Source: 1860 U.S. Census, William Thompson household, Madison County, New York, FamilySearch, accessed May 21, 2026.
What the record says: Sarah Thompson, age 12, is living in the household of William and Mary Thompson.
Why it matters: This supports a possible parent-child relationship, but the census does not directly state that Sarah is William’s daughter.
Confidence level: Likely, but not proven.
Next step: Look for Sarah’s marriage record, death record, obituary, or William’s probate file.
This is a strong note because it does not overclaim.
It says what the record shows, what it suggests, and what still needs to be checked.
Where Should You Keep Genealogy Notes?
There is no single perfect system.
You can keep notes in:
- Your Ancestry tree notes
- FamilySearch person notes
- A Google Doc
- A Word document
- A spreadsheet
- A genealogy notebook
- A digital research log
The best system is the one you will actually use.

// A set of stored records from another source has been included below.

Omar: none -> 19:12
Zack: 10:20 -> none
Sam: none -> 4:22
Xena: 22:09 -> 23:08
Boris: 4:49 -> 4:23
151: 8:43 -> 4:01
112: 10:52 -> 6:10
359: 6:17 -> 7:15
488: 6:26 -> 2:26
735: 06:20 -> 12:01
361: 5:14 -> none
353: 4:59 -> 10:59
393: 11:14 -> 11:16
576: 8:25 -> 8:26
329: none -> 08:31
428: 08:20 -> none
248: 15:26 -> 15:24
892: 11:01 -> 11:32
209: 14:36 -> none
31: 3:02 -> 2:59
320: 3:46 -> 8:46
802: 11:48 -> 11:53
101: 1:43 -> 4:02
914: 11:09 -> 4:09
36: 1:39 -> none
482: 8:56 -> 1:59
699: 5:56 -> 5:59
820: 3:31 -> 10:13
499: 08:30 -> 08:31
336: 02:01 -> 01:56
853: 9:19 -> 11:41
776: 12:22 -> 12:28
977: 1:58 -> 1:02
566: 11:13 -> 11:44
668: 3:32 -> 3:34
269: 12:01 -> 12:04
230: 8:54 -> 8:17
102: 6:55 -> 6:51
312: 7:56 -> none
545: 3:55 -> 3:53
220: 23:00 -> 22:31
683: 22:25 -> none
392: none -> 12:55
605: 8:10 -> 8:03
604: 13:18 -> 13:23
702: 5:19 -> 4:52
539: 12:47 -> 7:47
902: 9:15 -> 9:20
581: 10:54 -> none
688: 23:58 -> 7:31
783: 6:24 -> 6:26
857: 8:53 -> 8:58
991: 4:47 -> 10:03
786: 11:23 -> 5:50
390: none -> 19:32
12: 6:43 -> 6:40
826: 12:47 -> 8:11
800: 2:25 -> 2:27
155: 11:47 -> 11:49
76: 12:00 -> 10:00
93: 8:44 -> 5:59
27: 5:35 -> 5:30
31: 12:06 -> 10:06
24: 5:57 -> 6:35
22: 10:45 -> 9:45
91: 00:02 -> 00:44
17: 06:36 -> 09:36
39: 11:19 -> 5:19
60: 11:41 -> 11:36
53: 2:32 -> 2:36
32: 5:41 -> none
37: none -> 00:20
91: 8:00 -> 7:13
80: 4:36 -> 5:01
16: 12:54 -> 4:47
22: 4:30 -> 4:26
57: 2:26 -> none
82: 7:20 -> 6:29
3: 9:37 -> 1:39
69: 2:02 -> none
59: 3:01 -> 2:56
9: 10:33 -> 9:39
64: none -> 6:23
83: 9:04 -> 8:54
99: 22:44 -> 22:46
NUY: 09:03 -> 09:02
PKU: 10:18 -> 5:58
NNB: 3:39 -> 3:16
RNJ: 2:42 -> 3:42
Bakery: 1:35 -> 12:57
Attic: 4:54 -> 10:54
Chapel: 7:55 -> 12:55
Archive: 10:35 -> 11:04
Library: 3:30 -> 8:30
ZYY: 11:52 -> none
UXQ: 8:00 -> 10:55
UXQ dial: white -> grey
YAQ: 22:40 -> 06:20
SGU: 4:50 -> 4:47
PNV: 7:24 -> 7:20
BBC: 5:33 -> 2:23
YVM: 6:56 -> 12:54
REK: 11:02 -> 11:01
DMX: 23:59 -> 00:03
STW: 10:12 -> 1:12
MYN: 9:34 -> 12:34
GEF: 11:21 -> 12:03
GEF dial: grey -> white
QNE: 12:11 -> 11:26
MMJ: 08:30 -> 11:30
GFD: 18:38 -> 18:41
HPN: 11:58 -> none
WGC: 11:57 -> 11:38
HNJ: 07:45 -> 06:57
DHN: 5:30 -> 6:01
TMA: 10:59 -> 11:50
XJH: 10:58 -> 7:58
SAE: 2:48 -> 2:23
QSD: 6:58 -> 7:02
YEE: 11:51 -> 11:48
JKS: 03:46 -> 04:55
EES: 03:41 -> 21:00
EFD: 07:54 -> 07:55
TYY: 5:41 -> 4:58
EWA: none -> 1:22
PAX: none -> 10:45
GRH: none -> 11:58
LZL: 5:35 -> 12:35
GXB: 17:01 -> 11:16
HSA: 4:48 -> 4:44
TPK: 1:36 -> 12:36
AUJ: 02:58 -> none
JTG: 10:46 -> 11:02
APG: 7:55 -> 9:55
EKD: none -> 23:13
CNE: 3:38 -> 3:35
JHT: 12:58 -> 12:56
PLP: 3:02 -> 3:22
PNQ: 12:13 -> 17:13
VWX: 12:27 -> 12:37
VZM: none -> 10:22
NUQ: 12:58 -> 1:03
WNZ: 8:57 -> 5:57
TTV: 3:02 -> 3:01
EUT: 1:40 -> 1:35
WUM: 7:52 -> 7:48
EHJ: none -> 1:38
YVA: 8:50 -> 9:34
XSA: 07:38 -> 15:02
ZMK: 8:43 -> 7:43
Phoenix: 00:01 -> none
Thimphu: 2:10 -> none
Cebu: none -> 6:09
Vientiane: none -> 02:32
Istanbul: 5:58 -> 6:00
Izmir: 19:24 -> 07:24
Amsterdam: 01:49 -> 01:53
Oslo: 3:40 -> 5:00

If a fancy system makes you avoid writing notes, it is not helping you. A simple note you use every time is better than a perfect template you abandon after two days.
A Quick Beginner Checklist
Before you move on from a record, ask:
- Did I write down where I found it?
- Did I write down who was named in it?
- Did I save the date, place, and record type?
- Did I explain what the record proves or suggests?
- Did I note any problems or conflicts?
- Did I write down the next thing to search for?
If you do those things, your research will be much easier to understand later.
Final Thoughts
Writing genealogy sources and research notes does not have to be complicated.
You do not need perfect wording. You do not need to sound like a professional researcher. You do not need to spend twenty minutes building one citation while your coffee gets cold and your will to continue slowly leaves your body.
You just need to write down enough information to answer three questions:
Where did this come from?
What does it say?
Why do I think it matters?
That is the foundation of good genealogy research.
Because family tree clues are wonderful, but only if you can find your way back to them.